=== PROBLEM STATEMENT ===
Copy out each line of the material exactly. Pictures do not belong in the copy.

── DATA FOR ANALYSIS

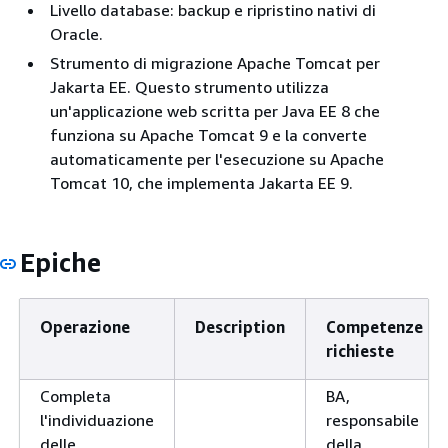
Livello database: backup e ripristino nativi di
Oracle.
Strumento di migrazione Apache Tomcat per
Jakarta EE. Questo strumento utilizza
un'applicazione web scritta per Java EE 8 che
funziona su Apache Tomcat 9 e la converte
automaticamente per l'esecuzione su Apache
Tomcat 10, che implementa Jakarta EE 9.
Epiche
Operazione
Description
Competenze
richieste
Completa
BA,
l'individuazione
responsabile
delle
della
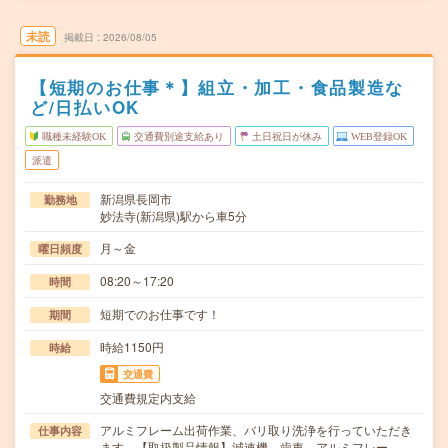
未読
掲載日
2026/08/05
【短期のお仕事＊】組立・加工・食品製造な
ど/日払いOK
職種未経験OK
交通費別途支給あり
土日祝日が休み
WEB登録OK
派遣
新潟県長岡市
勤務地
妙法寺(新潟県)駅から車5分
月～金
曜日頻度
08:20～17:20
時間
短期でのお仕事です！
期間
時給1150円
時給
交通費
交通費規定内支給
アルミフレーム出荷作業、バリ取り洗浄を行っていただき
仕事内容
ます。【取扱製品情報】減速機、歯車、アルミフレー…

────

=== SOLUTION TO THIS TASK ===
Livello database: backup e ripristino nativi di
Oracle.
Strumento di migrazione Apache Tomcat per
Jakarta EE. Questo strumento utilizza
un'applicazione web scritta per Java EE 8 che
funziona su Apache Tomcat 9 e la converte
automaticamente per l'esecuzione su Apache
Tomcat 10, che implementa Jakarta EE 9.
Epiche
Operazione
Description
Competenze
richieste
Completa
BA,
l'individuazione
responsabile
delle
della
未読
掲載日
2026/08/05
【短期のお仕事＊】組立・加工・食品製造な
ど/日払いOK
職種未経験OK
交通費別途支給あり
土日祝日が休み
WEB登録OK
派遣
新潟県長岡市
勤務地
妙法寺(新潟県)駅から車5分
月～金
曜日頻度
08:20～17:20
時間
短期でのお仕事です！
期間
時給1150円
時給
交通費
交通費規定内支給
アルミフレーム出荷作業、バリ取り洗浄を行っていただき
仕事内容
ます。【取扱製品情報】減速機、歯車、アルミフレー…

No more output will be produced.